*** Dataset records ***

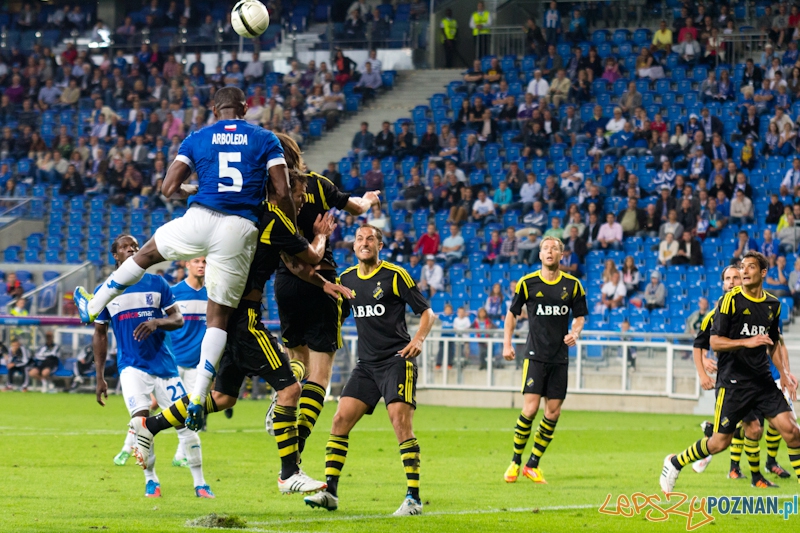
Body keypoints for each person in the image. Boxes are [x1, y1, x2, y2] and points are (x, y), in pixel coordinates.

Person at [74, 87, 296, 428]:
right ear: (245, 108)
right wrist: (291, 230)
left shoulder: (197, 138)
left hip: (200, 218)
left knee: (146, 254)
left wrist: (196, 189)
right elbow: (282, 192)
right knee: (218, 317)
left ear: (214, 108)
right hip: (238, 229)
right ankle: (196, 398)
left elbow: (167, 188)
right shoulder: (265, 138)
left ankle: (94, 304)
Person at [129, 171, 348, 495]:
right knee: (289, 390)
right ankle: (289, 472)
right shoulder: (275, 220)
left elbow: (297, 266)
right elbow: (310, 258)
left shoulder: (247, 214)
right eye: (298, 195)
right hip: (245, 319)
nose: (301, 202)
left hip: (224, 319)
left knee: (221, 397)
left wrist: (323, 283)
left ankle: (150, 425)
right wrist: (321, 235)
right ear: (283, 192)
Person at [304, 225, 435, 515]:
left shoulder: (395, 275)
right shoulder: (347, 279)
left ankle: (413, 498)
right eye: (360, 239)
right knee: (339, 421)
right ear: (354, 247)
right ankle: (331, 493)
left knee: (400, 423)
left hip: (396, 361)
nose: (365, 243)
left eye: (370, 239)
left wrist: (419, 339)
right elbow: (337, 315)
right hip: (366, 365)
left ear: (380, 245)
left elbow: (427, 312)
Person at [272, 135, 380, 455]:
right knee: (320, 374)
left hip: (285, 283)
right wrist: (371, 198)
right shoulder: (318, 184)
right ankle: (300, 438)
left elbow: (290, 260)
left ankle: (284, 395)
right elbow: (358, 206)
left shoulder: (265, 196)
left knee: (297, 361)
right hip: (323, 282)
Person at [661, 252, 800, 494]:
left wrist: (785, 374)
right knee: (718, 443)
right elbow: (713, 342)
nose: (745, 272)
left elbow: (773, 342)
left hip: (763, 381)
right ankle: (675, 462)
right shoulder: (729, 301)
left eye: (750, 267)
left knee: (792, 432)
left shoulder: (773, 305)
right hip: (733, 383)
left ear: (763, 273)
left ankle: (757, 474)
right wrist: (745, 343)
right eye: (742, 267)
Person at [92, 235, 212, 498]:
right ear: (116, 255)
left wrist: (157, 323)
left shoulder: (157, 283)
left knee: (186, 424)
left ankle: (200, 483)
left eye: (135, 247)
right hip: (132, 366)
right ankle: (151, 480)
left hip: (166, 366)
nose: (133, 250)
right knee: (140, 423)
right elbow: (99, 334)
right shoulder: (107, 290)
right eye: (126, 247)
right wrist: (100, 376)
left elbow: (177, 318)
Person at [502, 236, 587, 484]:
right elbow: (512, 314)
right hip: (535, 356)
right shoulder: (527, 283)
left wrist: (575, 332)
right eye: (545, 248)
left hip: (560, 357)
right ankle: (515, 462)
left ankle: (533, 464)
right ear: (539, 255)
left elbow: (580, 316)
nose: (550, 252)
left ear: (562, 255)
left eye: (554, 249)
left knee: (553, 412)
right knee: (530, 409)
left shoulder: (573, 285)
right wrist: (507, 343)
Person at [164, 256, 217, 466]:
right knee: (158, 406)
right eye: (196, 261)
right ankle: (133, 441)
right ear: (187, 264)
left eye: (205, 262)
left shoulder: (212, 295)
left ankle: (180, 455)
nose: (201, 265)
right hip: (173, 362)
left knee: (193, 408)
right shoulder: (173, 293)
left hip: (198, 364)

*** End of Dataset records ***

Print out the material word for word, omitting the pictures.

▸ Solution for this task:
Body keypoints for each person in the image. Boxes are [x1, y1, x2, y2] and points are (x, y), in pixel coordinates.

Person at [74, 87, 296, 428]:
right ear: (245, 108)
right wrist: (291, 230)
left shoulder: (197, 138)
left hip: (200, 218)
left knee: (146, 254)
left wrist: (196, 189)
right elbow: (282, 192)
right knee: (218, 317)
left ear: (214, 108)
right hip: (238, 229)
right ankle: (196, 398)
left elbow: (167, 188)
right shoulder: (265, 138)
left ankle: (94, 304)
Person at [129, 171, 348, 495]:
right knee: (289, 390)
right ankle: (289, 472)
right shoulder: (275, 220)
left elbow: (297, 266)
right elbow: (310, 258)
left shoulder: (247, 214)
right eye: (298, 195)
right hip: (245, 319)
nose: (301, 202)
left hip: (224, 319)
left knee: (221, 397)
left wrist: (323, 283)
left ankle: (150, 425)
right wrist: (321, 235)
right ear: (283, 192)
Person at [304, 225, 435, 515]:
left shoulder: (395, 275)
right shoulder: (347, 279)
left ankle: (413, 498)
right eye: (360, 239)
right knee: (339, 421)
right ear: (354, 247)
right ankle: (331, 493)
left knee: (400, 423)
left hip: (396, 361)
nose: (365, 243)
left eye: (370, 239)
left wrist: (419, 339)
right elbow: (337, 315)
right hip: (366, 365)
left ear: (380, 245)
left elbow: (427, 312)
Person at [272, 135, 380, 455]:
right knee: (320, 374)
left hip: (285, 283)
right wrist: (371, 198)
right shoulder: (318, 184)
right ankle: (300, 438)
left elbow: (290, 260)
left ankle: (284, 395)
right elbow: (358, 206)
left shoulder: (265, 196)
left knee: (297, 361)
right hip: (323, 282)
Person at [661, 252, 800, 494]:
left wrist: (785, 374)
right knee: (718, 443)
right elbow: (713, 342)
nose: (745, 272)
left elbow: (773, 342)
left hip: (763, 381)
right ankle: (675, 462)
right shoulder: (729, 301)
left eye: (750, 267)
left knee: (792, 432)
left shoulder: (773, 305)
right hip: (733, 383)
left ear: (763, 273)
left ankle: (757, 474)
right wrist: (745, 343)
right eye: (742, 267)
Person at [92, 235, 212, 498]:
right ear: (116, 255)
left wrist: (157, 323)
left shoulder: (157, 283)
left knee: (186, 424)
left ankle: (200, 483)
left eye: (135, 247)
right hip: (132, 366)
right ankle: (151, 480)
left hip: (166, 366)
nose: (133, 250)
right knee: (140, 423)
right elbow: (99, 334)
right shoulder: (107, 290)
right eye: (126, 247)
right wrist: (100, 376)
left elbow: (177, 318)
Person at [502, 236, 587, 484]:
right elbow: (512, 314)
right hip: (535, 356)
right shoulder: (527, 283)
left wrist: (575, 332)
right eye: (545, 248)
left hip: (560, 357)
right ankle: (515, 462)
left ankle: (533, 464)
right ear: (539, 255)
left elbow: (580, 316)
nose: (550, 252)
left ear: (562, 255)
left eye: (554, 249)
left knee: (553, 412)
right knee: (530, 409)
left shoulder: (573, 285)
right wrist: (507, 343)
Person at [164, 256, 217, 466]:
right knee: (158, 406)
right eye: (196, 261)
right ankle: (133, 441)
right ear: (187, 264)
left eye: (205, 262)
left shoulder: (212, 295)
left ankle: (180, 455)
nose: (201, 265)
right hip: (173, 362)
left knee: (193, 408)
right shoulder: (173, 293)
left hip: (198, 364)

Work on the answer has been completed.